§ EXERCISE DESCRIPTION: Print the data exactly, leaving nothing out.

§ AVAILABLE RECORDS:
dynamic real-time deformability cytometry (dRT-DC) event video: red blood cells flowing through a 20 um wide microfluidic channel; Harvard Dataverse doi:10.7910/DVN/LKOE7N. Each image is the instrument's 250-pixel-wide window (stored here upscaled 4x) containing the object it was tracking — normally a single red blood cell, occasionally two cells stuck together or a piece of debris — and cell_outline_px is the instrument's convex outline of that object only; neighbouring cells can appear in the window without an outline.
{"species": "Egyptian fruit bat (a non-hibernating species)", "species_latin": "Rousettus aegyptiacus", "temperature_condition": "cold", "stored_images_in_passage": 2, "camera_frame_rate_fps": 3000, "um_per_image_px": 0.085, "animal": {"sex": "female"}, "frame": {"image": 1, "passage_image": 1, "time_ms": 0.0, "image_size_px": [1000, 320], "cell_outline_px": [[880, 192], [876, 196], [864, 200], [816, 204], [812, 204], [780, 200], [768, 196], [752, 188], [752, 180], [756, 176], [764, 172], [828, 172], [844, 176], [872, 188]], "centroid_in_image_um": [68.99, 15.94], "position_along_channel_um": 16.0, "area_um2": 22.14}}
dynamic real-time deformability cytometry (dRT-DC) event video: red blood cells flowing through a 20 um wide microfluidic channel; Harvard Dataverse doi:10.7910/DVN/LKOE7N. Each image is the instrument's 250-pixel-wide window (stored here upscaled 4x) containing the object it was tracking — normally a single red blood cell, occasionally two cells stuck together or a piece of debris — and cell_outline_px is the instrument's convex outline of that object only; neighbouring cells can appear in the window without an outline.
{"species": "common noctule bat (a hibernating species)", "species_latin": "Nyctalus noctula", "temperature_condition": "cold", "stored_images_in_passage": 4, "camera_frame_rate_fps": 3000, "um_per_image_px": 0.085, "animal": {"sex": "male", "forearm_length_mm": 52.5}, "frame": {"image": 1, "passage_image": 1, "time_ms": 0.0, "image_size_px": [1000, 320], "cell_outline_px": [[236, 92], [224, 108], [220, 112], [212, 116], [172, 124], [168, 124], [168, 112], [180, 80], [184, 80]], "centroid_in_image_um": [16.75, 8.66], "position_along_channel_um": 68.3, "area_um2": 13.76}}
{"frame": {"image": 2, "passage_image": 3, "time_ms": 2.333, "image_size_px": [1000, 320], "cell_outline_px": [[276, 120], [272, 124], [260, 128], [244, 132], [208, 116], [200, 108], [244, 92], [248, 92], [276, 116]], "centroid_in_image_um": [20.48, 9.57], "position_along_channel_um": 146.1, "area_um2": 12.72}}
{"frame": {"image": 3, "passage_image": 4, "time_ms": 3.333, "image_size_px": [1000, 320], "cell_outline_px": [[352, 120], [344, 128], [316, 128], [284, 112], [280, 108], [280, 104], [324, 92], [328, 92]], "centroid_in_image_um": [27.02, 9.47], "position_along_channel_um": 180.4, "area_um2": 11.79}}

§ WRITTEN SOLUTION:
dynamic real-time deformability cytometry (dRT-DC) event video: red blood cells flowing through a 20 um wide microfluidic channel; Harvard Dataverse doi:10.7910/DVN/LKOE7N. Each image is the instrument's 250-pixel-wide window (stored here upscaled 4x) containing the object it was tracking — normally a single red blood cell, occasionally two cells stuck together or a piece of debris — and cell_outline_px is the instrument's convex outline of that object only; neighbouring cells can appear in the window without an outline.
{"species": "Egyptian fruit bat (a non-hibernating species)", "species_latin": "Rousettus aegyptiacus", "temperature_condition": "cold", "stored_images_in_passage": 2, "camera_frame_rate_fps": 3000, "um_per_image_px": 0.085, "animal": {"sex": "female"}, "frame": {"image": 1, "passage_image": 1, "time_ms": 0.0, "image_size_px": [1000, 320], "cell_outline_px": [[880, 192], [876, 196], [864, 200], [816, 204], [812, 204], [780, 200], [768, 196], [752, 188], [752, 180], [756, 176], [764, 172], [828, 172], [844, 176], [872, 188]], "centroid_in_image_um": [68.99, 15.94], "position_along_channel_um": 16.0, "area_um2": 22.14}}
dynamic real-time deformability cytometry (dRT-DC) event video: red blood cells flowing through a 20 um wide microfluidic channel; Harvard Dataverse doi:10.7910/DVN/LKOE7N. Each image is the instrument's 250-pixel-wide window (stored here upscaled 4x) containing the object it was tracking — normally a single red blood cell, occasionally two cells stuck together or a piece of debris — and cell_outline_px is the instrument's convex outline of that object only; neighbouring cells can appear in the window without an outline.
{"species": "common noctule bat (a hibernating species)", "species_latin": "Nyctalus noctula", "temperature_condition": "cold", "stored_images_in_passage": 4, "camera_frame_rate_fps": 3000, "um_per_image_px": 0.085, "animal": {"sex": "male", "forearm_length_mm": 52.5}, "frame": {"image": 1, "passage_image": 1, "time_ms": 0.0, "image_size_px": [1000, 320], "cell_outline_px": [[236, 92], [224, 108], [220, 112], [212, 116], [172, 124], [168, 124], [168, 112], [180, 80], [184, 80]], "centroid_in_image_um": [16.75, 8.66], "position_along_channel_um": 68.3, "area_um2": 13.76}}
{"frame": {"image": 2, "passage_image": 3, "time_ms": 2.333, "image_size_px": [1000, 320], "cell_outline_px": [[276, 120], [272, 124], [260, 128], [244, 132], [208, 116], [200, 108], [244, 92], [248, 92], [276, 116]], "centroid_in_image_um": [20.48, 9.57], "position_along_channel_um": 146.1, "area_um2": 12.72}}
{"frame": {"image": 3, "passage_image": 4, "time_ms": 3.333, "image_size_px": [1000, 320], "cell_outline_px": [[352, 120], [344, 128], [316, 128], [284, 112], [280, 108], [280, 104], [324, 92], [328, 92]], "centroid_in_image_um": [27.02, 9.47], "position_along_channel_um": 180.4, "area_um2": 11.79}}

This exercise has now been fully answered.